Problem description >> Go through the records below and return each line that has "SQUARE" in it.

>>>

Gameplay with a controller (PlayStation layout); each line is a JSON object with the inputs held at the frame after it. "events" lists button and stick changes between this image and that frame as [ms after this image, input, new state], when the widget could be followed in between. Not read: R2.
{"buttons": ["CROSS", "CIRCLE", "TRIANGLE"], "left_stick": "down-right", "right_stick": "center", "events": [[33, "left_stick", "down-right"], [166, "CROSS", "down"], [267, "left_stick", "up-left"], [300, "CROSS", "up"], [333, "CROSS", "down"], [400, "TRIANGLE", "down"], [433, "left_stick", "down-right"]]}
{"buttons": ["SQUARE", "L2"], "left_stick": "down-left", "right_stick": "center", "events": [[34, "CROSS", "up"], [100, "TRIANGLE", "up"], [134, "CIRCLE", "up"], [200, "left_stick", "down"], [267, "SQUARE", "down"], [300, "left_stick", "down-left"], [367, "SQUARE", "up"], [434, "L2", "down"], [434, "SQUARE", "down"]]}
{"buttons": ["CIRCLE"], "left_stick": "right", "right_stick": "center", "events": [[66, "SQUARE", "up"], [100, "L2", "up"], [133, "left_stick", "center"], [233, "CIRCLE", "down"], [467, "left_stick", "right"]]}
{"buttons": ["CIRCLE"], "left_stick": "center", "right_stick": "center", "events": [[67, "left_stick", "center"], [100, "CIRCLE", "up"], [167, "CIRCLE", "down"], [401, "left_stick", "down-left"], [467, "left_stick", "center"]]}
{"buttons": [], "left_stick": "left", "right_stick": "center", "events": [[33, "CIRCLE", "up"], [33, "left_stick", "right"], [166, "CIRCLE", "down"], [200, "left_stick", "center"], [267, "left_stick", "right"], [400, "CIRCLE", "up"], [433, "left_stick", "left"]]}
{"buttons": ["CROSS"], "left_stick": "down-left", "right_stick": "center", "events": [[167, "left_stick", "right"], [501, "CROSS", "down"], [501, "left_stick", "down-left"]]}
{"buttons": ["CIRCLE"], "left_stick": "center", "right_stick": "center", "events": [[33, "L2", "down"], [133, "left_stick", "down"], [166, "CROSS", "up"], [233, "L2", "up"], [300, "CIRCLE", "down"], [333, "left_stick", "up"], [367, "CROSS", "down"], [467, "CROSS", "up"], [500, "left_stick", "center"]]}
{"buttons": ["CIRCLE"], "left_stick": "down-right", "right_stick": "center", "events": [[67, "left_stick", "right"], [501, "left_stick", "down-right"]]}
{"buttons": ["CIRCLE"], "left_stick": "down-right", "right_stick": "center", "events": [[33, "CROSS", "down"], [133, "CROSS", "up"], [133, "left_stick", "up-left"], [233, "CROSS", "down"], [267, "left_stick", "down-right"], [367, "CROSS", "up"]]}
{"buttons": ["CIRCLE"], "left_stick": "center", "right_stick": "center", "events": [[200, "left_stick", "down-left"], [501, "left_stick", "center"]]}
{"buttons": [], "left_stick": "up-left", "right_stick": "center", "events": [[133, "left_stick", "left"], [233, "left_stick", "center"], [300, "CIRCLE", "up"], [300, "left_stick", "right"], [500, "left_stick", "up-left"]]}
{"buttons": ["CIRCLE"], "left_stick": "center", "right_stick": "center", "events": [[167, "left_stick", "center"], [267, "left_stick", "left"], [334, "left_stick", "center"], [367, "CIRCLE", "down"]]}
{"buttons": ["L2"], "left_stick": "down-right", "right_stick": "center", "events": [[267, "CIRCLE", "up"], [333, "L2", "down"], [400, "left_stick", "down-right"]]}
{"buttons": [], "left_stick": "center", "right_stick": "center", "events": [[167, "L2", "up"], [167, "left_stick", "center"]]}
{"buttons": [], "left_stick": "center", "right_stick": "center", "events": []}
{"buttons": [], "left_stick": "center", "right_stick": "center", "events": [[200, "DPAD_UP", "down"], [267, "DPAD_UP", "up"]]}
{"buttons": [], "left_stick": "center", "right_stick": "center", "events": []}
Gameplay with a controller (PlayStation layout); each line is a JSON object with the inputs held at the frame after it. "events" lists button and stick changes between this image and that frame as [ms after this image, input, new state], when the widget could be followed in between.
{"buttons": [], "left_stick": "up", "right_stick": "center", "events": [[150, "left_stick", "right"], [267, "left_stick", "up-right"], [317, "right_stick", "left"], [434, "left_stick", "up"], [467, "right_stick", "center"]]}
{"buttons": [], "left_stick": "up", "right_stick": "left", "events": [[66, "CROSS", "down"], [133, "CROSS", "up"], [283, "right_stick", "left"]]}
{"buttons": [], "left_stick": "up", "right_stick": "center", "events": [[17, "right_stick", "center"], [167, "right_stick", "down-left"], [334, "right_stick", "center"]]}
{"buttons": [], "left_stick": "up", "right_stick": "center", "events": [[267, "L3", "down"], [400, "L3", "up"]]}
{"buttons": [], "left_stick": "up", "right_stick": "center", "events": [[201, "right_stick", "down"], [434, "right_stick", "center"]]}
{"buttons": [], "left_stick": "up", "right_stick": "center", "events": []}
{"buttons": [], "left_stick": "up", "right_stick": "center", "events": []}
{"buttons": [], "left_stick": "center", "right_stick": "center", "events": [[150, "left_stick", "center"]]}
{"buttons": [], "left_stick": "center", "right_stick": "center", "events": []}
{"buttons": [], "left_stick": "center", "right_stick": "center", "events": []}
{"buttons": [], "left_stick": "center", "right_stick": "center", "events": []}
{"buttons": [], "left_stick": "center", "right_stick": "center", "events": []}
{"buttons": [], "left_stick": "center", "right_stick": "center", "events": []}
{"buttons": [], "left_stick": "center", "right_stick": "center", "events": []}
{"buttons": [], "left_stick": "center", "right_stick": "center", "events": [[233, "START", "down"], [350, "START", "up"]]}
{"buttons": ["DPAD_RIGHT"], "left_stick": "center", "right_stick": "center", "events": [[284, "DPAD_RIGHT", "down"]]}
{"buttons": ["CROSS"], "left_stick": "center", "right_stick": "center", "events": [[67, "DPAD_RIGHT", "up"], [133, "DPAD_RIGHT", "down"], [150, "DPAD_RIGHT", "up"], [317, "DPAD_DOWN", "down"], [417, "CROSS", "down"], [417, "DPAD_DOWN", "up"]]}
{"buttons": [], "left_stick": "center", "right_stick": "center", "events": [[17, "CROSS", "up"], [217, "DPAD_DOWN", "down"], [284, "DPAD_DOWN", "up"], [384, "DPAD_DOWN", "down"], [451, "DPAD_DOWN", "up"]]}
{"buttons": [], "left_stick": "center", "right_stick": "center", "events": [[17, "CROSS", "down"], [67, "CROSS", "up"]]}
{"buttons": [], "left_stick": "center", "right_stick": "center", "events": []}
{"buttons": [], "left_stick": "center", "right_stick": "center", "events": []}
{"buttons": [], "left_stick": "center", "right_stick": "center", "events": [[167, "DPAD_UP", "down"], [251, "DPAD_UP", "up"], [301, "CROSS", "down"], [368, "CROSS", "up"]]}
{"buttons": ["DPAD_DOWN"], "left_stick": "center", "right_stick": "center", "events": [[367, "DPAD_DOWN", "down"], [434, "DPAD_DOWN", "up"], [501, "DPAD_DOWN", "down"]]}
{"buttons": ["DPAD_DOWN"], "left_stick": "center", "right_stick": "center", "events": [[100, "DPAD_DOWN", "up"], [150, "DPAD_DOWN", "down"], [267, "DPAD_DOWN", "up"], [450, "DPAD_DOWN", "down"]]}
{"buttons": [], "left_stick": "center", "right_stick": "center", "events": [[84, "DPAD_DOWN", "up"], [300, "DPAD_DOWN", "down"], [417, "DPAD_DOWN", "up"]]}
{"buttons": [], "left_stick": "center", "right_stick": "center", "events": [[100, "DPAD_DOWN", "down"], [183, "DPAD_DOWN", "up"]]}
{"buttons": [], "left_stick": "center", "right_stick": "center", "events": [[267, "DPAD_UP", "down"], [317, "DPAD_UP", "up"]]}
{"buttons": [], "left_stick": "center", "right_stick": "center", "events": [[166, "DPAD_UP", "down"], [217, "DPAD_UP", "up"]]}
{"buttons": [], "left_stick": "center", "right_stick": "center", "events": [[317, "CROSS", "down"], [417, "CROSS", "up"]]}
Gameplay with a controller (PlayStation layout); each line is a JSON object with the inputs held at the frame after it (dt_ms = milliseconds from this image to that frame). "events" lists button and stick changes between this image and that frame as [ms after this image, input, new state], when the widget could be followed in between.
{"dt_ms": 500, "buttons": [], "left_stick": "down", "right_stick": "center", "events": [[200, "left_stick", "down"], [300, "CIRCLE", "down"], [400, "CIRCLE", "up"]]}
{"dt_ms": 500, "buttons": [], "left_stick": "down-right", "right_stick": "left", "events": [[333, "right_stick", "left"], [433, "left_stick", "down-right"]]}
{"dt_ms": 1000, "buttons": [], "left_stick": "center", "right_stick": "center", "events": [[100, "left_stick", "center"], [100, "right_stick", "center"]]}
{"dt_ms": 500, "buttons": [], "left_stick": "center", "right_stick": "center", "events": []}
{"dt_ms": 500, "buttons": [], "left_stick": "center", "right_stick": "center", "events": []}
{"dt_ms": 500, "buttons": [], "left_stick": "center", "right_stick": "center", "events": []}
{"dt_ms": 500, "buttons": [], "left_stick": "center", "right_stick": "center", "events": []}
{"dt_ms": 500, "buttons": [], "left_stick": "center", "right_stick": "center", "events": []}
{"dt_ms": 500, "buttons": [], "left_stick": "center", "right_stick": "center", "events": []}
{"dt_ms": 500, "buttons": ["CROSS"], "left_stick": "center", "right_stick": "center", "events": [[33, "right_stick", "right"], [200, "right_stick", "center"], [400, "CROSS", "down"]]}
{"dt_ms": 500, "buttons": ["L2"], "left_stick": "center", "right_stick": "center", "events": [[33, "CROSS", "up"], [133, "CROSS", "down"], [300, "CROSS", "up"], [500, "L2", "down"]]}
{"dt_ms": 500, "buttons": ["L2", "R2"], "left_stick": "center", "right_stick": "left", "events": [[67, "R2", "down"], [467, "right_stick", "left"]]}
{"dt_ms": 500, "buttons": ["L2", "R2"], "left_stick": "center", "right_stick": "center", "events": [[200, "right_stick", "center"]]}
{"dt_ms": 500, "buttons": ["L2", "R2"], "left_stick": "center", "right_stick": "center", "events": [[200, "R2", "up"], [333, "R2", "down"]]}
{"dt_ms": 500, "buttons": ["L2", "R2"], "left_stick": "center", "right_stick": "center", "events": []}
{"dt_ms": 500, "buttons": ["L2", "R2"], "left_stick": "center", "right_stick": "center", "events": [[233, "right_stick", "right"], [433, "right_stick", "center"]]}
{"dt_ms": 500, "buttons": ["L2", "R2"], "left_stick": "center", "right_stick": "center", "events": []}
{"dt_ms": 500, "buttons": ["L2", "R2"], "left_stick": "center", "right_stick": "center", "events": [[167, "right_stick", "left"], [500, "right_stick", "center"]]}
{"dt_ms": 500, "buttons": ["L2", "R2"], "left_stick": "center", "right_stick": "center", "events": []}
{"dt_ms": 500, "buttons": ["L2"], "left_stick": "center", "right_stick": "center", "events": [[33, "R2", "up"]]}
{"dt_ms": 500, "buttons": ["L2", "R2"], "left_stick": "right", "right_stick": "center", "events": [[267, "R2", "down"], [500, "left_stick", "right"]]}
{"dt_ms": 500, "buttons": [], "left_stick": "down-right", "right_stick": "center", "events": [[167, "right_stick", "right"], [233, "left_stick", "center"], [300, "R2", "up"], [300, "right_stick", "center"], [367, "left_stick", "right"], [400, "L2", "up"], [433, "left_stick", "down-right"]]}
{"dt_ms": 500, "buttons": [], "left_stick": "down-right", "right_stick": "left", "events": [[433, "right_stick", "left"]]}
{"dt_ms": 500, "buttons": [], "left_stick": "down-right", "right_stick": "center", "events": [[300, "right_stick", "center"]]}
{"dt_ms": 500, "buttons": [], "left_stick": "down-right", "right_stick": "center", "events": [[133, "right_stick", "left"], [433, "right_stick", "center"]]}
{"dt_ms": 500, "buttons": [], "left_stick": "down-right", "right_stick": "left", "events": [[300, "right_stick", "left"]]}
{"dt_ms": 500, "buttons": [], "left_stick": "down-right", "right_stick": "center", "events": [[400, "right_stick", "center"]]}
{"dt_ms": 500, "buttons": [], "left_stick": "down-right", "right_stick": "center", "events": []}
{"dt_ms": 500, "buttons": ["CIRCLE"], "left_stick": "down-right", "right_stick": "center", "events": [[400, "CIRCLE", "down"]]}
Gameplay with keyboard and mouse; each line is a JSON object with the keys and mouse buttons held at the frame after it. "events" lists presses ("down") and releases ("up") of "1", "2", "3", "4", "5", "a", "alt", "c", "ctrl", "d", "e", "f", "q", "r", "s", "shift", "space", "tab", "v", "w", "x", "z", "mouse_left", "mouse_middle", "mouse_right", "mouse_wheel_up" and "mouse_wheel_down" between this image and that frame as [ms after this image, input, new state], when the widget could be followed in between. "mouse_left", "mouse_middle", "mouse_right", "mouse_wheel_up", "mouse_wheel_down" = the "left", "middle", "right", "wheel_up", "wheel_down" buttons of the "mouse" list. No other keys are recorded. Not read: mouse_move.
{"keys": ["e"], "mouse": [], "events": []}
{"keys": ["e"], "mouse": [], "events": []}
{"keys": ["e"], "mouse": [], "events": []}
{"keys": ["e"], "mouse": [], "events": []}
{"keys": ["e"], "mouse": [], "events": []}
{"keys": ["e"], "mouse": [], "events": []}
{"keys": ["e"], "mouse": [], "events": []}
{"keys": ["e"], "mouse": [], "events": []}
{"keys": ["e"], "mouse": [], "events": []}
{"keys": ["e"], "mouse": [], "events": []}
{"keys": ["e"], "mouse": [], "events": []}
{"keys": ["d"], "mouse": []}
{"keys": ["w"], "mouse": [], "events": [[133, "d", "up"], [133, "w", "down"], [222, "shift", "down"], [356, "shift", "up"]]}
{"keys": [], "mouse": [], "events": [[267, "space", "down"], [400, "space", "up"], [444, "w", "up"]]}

<<<

Solution to the problem >>
{"buttons": ["SQUARE", "L2"], "left_stick": "down-left", "right_stick": "center", "events": [[34, "CROSS", "up"], [100, "TRIANGLE", "up"], [134, "CIRCLE", "up"], [200, "left_stick", "down"], [267, "SQUARE", "down"], [300, "left_stick", "down-left"], [367, "SQUARE", "up"], [434, "L2", "down"], [434, "SQUARE", "down"]]}
{"buttons": ["CIRCLE"], "left_stick": "right", "right_stick": "center", "events": [[66, "SQUARE", "up"], [100, "L2", "up"], [133, "left_stick", "center"], [233, "CIRCLE", "down"], [467, "left_stick", "right"]]}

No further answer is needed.